-- What is expected --
Please reproduce, word for word, the stretch of the post below on Oregon's greenhouse gas strategy from "I suggest that" to "been generally ignored.".

-- Study text --
* * * * *
Posted on 04/21/2005 11:08:38 AM PDT by presidio9
I have been perusing both the press release from Gov. Ted Kulongoski (April 13, "Governor announces new steps to curb global warming in Oregon"), and then have spent several hours reading the "Oregon Strategy for Greenhouse Gas Reduction." What I was searching for in both documents was how the governor intends to engage Oregonians in sustainability, of which greenhouse gas reduction is only one component. With the exception of a few oblique references, I searched in vain.
I suggest that these well-meaning, and very worthwhile recommendations will fail because critical participants, citizens, have been generally ignored.
In my course at Oregon State University, Geo 300, "Environmental Conservation and Sustainability" (400-plus juniors and seniors every term), I use a modified version of the most popular definition of sustainability: "Citizens of a sustainable society meet their needs without precluding future generations and other species from meeting their needs."
* * * * *
-- Available data --
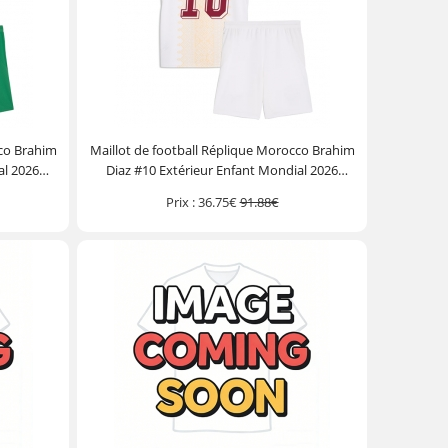
cco Brahim
Maillot de football Réplique Morocco Brahim
al 2026
Diaz #10 Extérieur Enfant Mondial 2026
ourt)
Manche Courte (+ Pantalon court)
Prix :
36.75€
91.88€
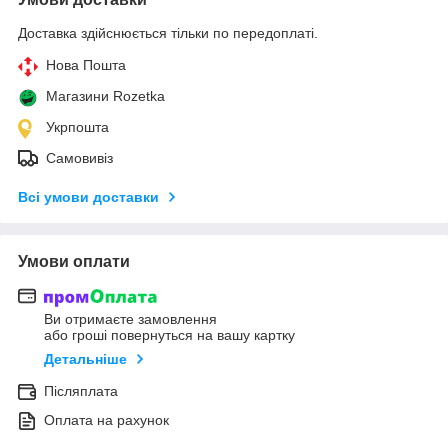
Доставка здійснюється тільки по передоплаті.
Нова Пошта
Магазини Rozetka
Укрпошта
Самовивіз
Всі умови доставки
Умови оплати
Ви отримаєте замовлення
або гроші повернуться на вашу картку
Детальніше
Післяплата
Оплата на рахунок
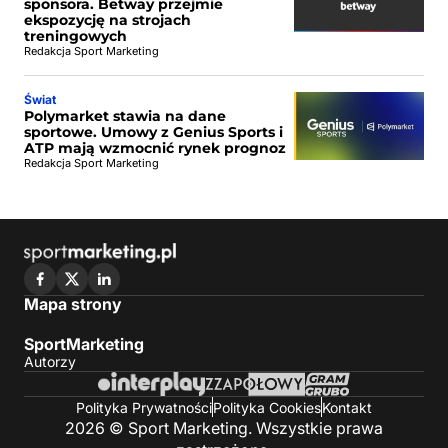
sponsora. Betway przejmie
ekspozycję na strojach
treningowych
Redakcja Sport Marketing
Świat
Polymarket stawia na dane
sportowe. Umowy z Genius Sports i
ATP mają wzmocnić rynek prognoz
Redakcja Sport Marketing
Mapa strony
SportMarketing
Autorzy
Polityka Prywatności
Polityka Cookies
Kontakt
2026 © Sport Marketing. Wszystkie prawa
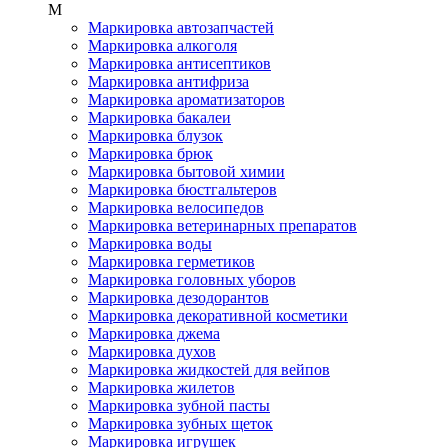
М
Маркировка автозапчастей
Маркировка алкоголя
Маркировка антисептиков
Маркировка антифриза
Маркировка ароматизаторов
Маркировка бакалеи
Маркировка блузок
Маркировка брюк
Маркировка бытовой химии
Маркировка бюстгальтеров
Маркировка велосипедов
Маркировка ветеринарных препаратов
Маркировка воды
Маркировка герметиков
Маркировка головных уборов
Маркировка дезодорантов
Маркировка декоративной косметики
Маркировка джема
Маркировка духов
Маркировка жидкостей для вейпов
Маркировка жилетов
Маркировка зубной пасты
Маркировка зубных щеток
Маркировка игрушек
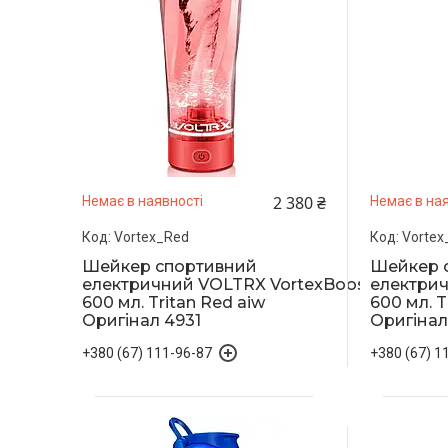
2 380 ₴
Немає в наявності
Немає в ная
Vortex_Red
Vortex
Шейкер спортивний
Шейкер 
електричний VOLTRX VortexBoost
електрич
600 мл. Tritan Red aiw
600 мл. T
Оригінал 4931
Оригінал
+380 (67) 111-96-87
+380 (67) 1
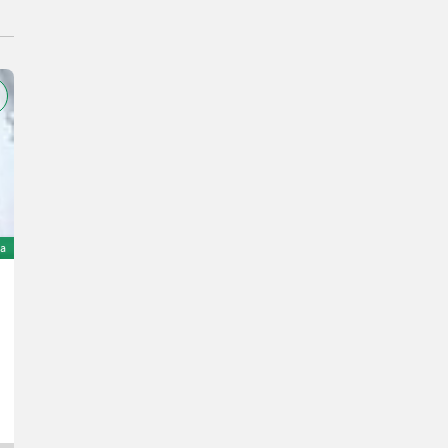
ta
Claas TUCANO 430 MONTANA 4
Prezzo su richiesta
Anno prod. 2017
D&#39;AMICO ENGLES SRL
62100 Marche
* * * * *
-- Output of the exercise --
I suggest that these well-meaning, and very worthwhile recommendations will fail because critical participants, citizens, have been generally ignored.